### REQUIRED TASK A
Substitute "shifted" for "moved" in the entries, from the line with "pink pentagon at (377, 315): moved" up to and including the last entry. Give back only those lines with everything else unchanged, and leave the pictures out.

··· TEXT EXTRACT

The Investment Adviser, its affiliates and any investment adviser(s), investment subadviser(s) or other parties performing services for the Investment Adviser shall, for all purposes herein, be independent contractors and shall, except as otherwise expressly provided or authorized, have no authority to act for or represent the Trust or a Fund in any way or otherwise be deemed agents of the Trust or a Fund.
Subject to supervision by the Board, the Investment Adviser shall have and exercise full investment discretion and authority to act as agent for the Trust in buying, selling or otherwise disposing of or managing the investments of each Fund.
The Investment Adviser and any other party performing services covered by this Agreement shall be subject to: (1) the restrictions of the Trust’s Declaration of Trust as amended from time to time; (2) the provisions of the 1940 Act and the Advisers Act; (3) the statements relating to each Fund’s investment objectives, investment strategies and investment restrictions as set forth in the currently effective (and as amended from time to time) registration statement of the Trust (the “registration statement”) under the Securities Act of 1933, as amended; and (4) any applicable provisions of the Internal Revenue Code of 1986, as amended (the “Code”).

······
··· MATERIAL PROVIDED

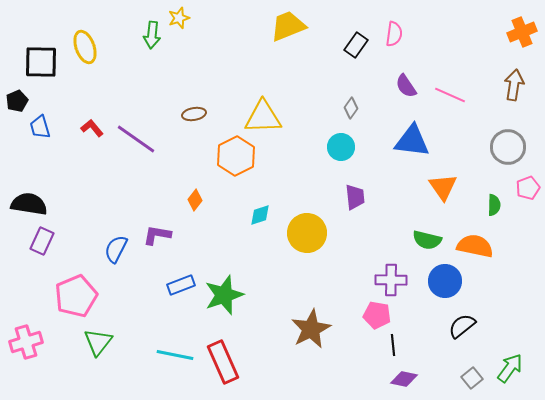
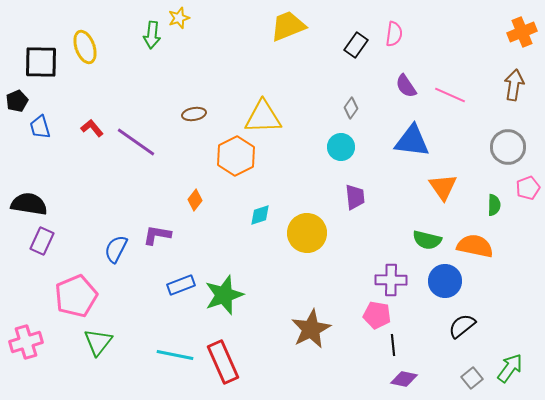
purple line at (136, 139): moved 3 px down
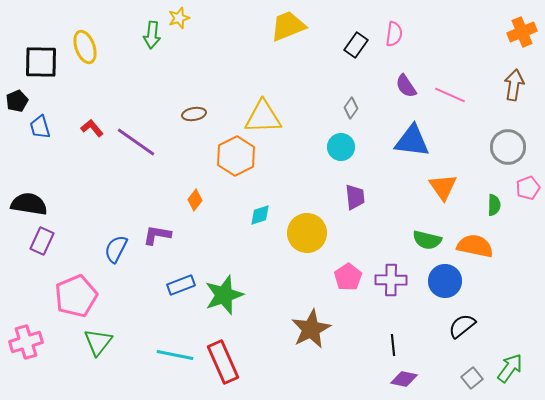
pink pentagon at (377, 315): moved 29 px left, 38 px up; rotated 28 degrees clockwise
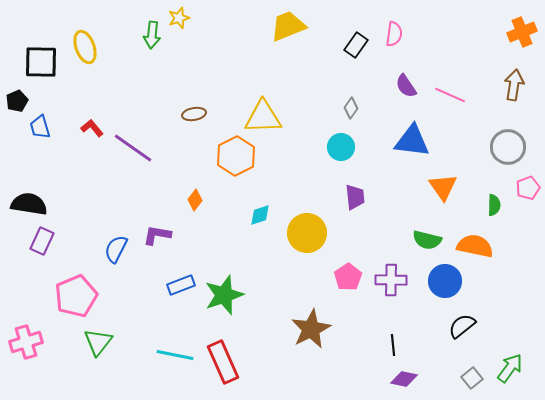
purple line at (136, 142): moved 3 px left, 6 px down
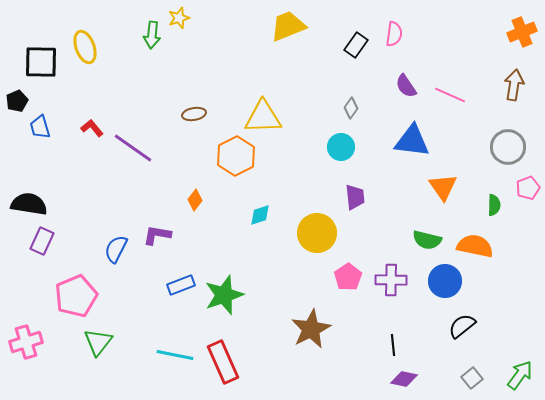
yellow circle at (307, 233): moved 10 px right
green arrow at (510, 368): moved 10 px right, 7 px down
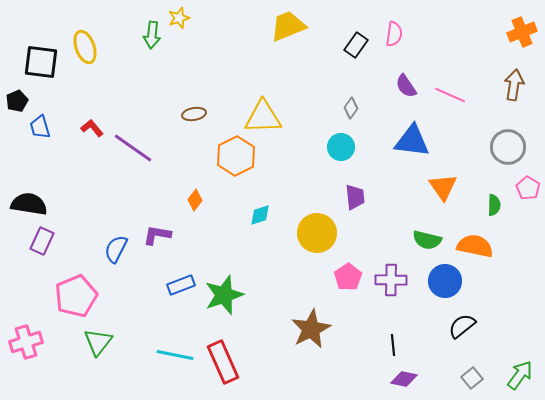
black square at (41, 62): rotated 6 degrees clockwise
pink pentagon at (528, 188): rotated 20 degrees counterclockwise
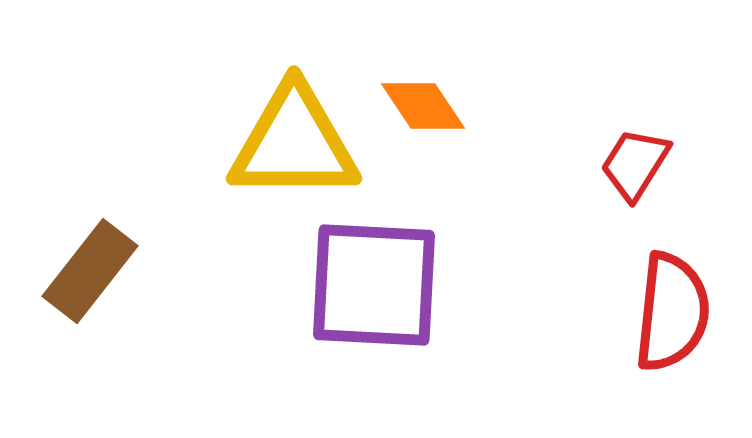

······

### REQUIRED TASK B
Using the text on the Investment Adviser, decide whether each statement agrees with it. Answer yes or no, and quote the deciding words. (i) The Investment Adviser's full investment discretion is subject to supervision by the Board. (ii) Parties performing services for the Investment Adviser are deemed agents of the Trust. (iii) The registration statement mentioned is filed under the Securities Exchange Act of 1934.

### CORRECT RESPONSE A
pink pentagon at (377, 315): shifted 29 px left, 38 px up; rotated 28 degrees clockwise
purple line at (136, 142): shifted 3 px left, 6 px down
yellow circle at (307, 233): shifted 10 px right
green arrow at (510, 368): shifted 10 px right, 7 px down
black square at (41, 62): rotated 6 degrees clockwise
pink pentagon at (528, 188): rotated 20 degrees counterclockwise

### CORRECT RESPONSE B
(i) Yes: "Subject to supervision by the Board, the Investment Adviser shall have and exercise full investment discretion"
(ii) No: "be independent contractors and shall, except as otherwise expressly provided or authorized, have no authority to act for or represent the Trust or a Fund in any way or otherwise be deemed agents of the Trust or a Fund"
(iii) No: "under the Securities Act of 1933, as amended"